SINAL DOS TEMPOS
SINAL DOS TEMPOS
As duas elegantes estavam sozinhas no ponto. Quando cheguei, elas se afastaram três passos.
Bateu o sinal das dezoito horas e dois minutos mais tarde, cem barulhentos estudantes invadiram o local. Elas se afastaram dez passos. Àquela distância estariam a salvo.
Uma, bela gata de engarrafar o trânsito, vinte e cinco anos, se tanto. A outra, já um tanto quanto murcha, teimava em parecer mais nova, tal era sua indumentária.

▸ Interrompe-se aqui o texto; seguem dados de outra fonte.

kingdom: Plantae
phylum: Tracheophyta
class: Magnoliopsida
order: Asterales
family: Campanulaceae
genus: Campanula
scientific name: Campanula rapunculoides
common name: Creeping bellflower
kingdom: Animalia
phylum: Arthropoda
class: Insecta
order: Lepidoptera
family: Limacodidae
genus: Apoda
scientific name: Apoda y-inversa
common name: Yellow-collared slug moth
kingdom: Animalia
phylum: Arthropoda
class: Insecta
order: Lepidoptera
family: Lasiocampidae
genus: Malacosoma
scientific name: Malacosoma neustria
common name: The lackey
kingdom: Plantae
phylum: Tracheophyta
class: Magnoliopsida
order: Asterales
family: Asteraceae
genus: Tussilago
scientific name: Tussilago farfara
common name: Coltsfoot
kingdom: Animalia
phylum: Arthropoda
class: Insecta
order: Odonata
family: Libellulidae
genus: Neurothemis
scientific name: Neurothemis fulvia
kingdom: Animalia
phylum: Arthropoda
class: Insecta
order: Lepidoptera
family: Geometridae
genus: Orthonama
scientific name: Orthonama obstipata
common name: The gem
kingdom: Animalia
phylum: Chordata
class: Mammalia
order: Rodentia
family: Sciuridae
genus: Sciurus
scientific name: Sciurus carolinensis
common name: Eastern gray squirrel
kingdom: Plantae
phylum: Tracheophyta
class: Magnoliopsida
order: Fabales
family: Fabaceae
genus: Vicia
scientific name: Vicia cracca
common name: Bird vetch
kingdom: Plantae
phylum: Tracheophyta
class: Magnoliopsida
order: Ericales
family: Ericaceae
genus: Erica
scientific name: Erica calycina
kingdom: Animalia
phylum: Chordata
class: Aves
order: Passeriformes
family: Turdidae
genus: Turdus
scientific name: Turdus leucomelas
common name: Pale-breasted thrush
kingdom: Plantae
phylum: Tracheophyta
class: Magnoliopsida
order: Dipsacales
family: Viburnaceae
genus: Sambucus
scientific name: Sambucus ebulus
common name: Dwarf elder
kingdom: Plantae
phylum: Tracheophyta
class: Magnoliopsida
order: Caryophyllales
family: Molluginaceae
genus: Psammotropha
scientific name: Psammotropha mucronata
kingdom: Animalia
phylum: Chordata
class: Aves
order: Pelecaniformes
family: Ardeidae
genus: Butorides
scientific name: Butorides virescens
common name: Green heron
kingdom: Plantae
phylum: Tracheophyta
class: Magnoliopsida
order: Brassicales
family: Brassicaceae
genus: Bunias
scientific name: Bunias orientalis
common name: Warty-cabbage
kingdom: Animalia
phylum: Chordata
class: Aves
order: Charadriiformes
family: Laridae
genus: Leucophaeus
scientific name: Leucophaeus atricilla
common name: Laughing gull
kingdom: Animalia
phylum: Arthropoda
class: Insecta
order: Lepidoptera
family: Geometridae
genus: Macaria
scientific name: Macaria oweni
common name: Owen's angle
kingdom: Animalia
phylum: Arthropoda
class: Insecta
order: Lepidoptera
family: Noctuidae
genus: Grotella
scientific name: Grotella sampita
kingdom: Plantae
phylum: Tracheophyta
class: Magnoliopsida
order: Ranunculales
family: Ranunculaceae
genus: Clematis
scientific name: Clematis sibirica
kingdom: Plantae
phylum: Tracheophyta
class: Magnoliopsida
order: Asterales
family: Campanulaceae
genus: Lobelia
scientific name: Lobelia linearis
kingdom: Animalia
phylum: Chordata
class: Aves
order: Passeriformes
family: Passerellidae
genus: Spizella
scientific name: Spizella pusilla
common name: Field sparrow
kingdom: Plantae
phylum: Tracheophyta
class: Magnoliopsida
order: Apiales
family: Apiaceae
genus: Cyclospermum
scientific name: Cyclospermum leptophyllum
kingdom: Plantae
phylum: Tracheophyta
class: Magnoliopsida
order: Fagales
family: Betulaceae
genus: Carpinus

Exibiam ares de superioridade, de donas do mundo e cara de quem vai entrar em um ônibus pela primeira vez.
Fiquei no bolo e, como todos, disputando a cotoveladas o lugar onde julgava que a porta parasse. O objetivo era entrar, a qualquer custo, na primeira arremetida.
A pressão aumentou e eu abandonei a “pole position”, já meio grogue pelos safanões. Então aproveitei para observar com mais cuidado as “madames”, que sabiamente esperavam os mais afoitos subirem.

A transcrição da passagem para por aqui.